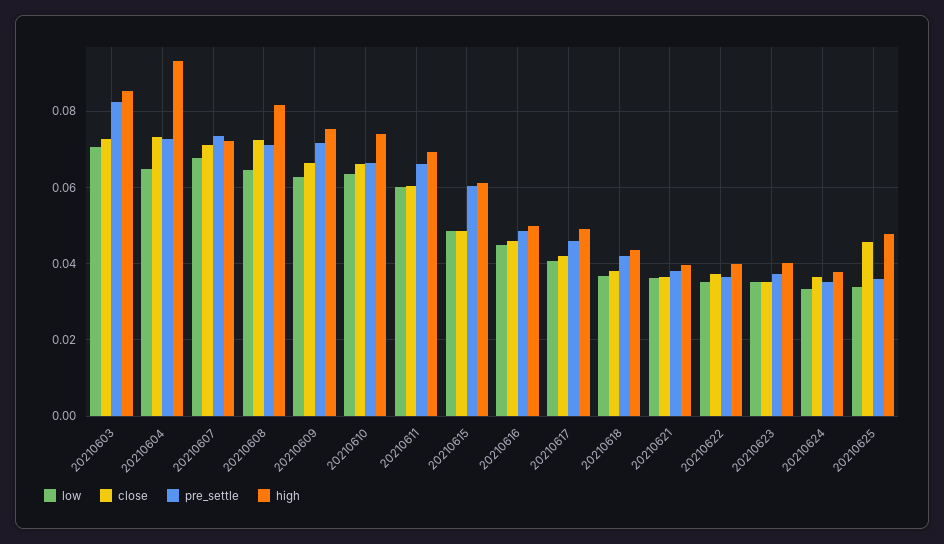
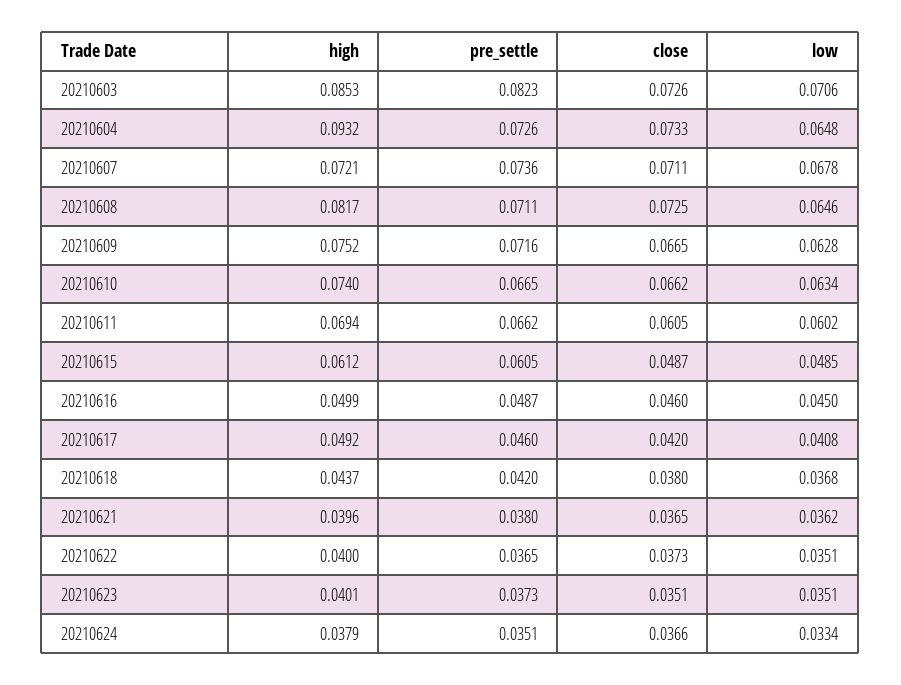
  {
    "low": {
      "20210603": 0.0706,
      "20210604": 0.0648,
      "20210607": 0.0678,
      "20210608": 0.0646,
      "20210609": 0.0628,
      "20210610": 0.0634,
      "20210611": 0.0602,
      "20210615": 0.0485,
      "20210616": 0.045,
      "20210617": 0.0408,
      "20210618": 0.0368,
      "20210621": 0.0362,
      "20210622": 0.0351,
      "20210623": 0.0351,
-     "20210624": 0.0334,
+     "20210624": 0.0334
-     "20210625": 0.034
    },
    "close": {
      "20210603": 0.0726,
      "20210604": 0.0733,
      "20210607": 0.0711,
      "20210608": 0.0725,
      "20210609": 0.0665,
      "20210610": 0.0662,
      "20210611": 0.0605,
      "20210615": 0.0487,
      "20210616": 0.046,
      "20210617": 0.042,
      "20210618": 0.038,
      "20210621": 0.0365,
      "20210622": 0.0373,
      "20210623": 0.0351,
-     "20210624": 0.0366,
+     "20210624": 0.0366
-     "20210625": 0.046
    },
    "pre_settle": {
      "20210603": 0.0823,
      "20210604": 0.0726,
      "20210607": 0.0736,
      "20210608": 0.0711,
      "20210609": 0.0716,
      "20210610": 0.0665,
      "20210611": 0.0662,
      "20210615": 0.0605,
      "20210616": 0.0487,
      "20210617": 0.046,
      "20210618": 0.042,
      "20210621": 0.038,
      "20210622": 0.0365,
      "20210623": 0.0373,
-     "20210624": 0.0351,
+     "20210624": 0.0351
-     "20210625": 0.036
    },
    "high": {
      "20210603": 0.0853,
      "20210604": 0.0932,
      "20210607": 0.0721,
      "20210608": 0.0817,
      "20210609": 0.0752,
      "20210610": 0.074,
      "20210611": 0.0694,
      "20210615": 0.0612,
      "20210616": 0.0499,
      "20210617": 0.0492,
      "20210618": 0.0437,
      "20210621": 0.0396,
      "20210622": 0.04,
      "20210623": 0.0401,
-     "20210624": 0.0379,
+     "20210624": 0.0379
-     "20210625": 0.048
    }
  }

Exercise instructions
Copy the records above exactly. Do not carry any picture into the copy.

Worked solution
  {
    "low": {
      "20210603": 0.0706,
      "20210604": 0.0648,
      "20210607": 0.0678,
      "20210608": 0.0646,
      "20210609": 0.0628,
      "20210610": 0.0634,
      "20210611": 0.0602,
      "20210615": 0.0485,
      "20210616": 0.045,
      "20210617": 0.0408,
      "20210618": 0.0368,
      "20210621": 0.0362,
      "20210622": 0.0351,
      "20210623": 0.0351,
-     "20210624": 0.0334,
+     "20210624": 0.0334
-     "20210625": 0.034
    },
    "close": {
      "20210603": 0.0726,
      "20210604": 0.0733,
      "20210607": 0.0711,
      "20210608": 0.0725,
      "20210609": 0.0665,
      "20210610": 0.0662,
      "20210611": 0.0605,
      "20210615": 0.0487,
      "20210616": 0.046,
      "20210617": 0.042,
      "20210618": 0.038,
      "20210621": 0.0365,
      "20210622": 0.0373,
      "20210623": 0.0351,
-     "20210624": 0.0366,
+     "20210624": 0.0366
-     "20210625": 0.046
    },
    "pre_settle": {
      "20210603": 0.0823,
      "20210604": 0.0726,
      "20210607": 0.0736,
      "20210608": 0.0711,
      "20210609": 0.0716,
      "20210610": 0.0665,
      "20210611": 0.0662,
      "20210615": 0.0605,
      "20210616": 0.0487,
      "20210617": 0.046,
      "20210618": 0.042,
      "20210621": 0.038,
      "20210622": 0.0365,
      "20210623": 0.0373,
-     "20210624": 0.0351,
+     "20210624": 0.0351
-     "20210625": 0.036
    },
    "high": {
      "20210603": 0.0853,
      "20210604": 0.0932,
      "20210607": 0.0721,
      "20210608": 0.0817,
      "20210609": 0.0752,
      "20210610": 0.074,
      "20210611": 0.0694,
      "20210615": 0.0612,
      "20210616": 0.0499,
      "20210617": 0.0492,
      "20210618": 0.0437,
      "20210621": 0.0396,
      "20210622": 0.04,
      "20210623": 0.0401,
-     "20210624": 0.0379,
+     "20210624": 0.0379
-     "20210625": 0.048
    }
  }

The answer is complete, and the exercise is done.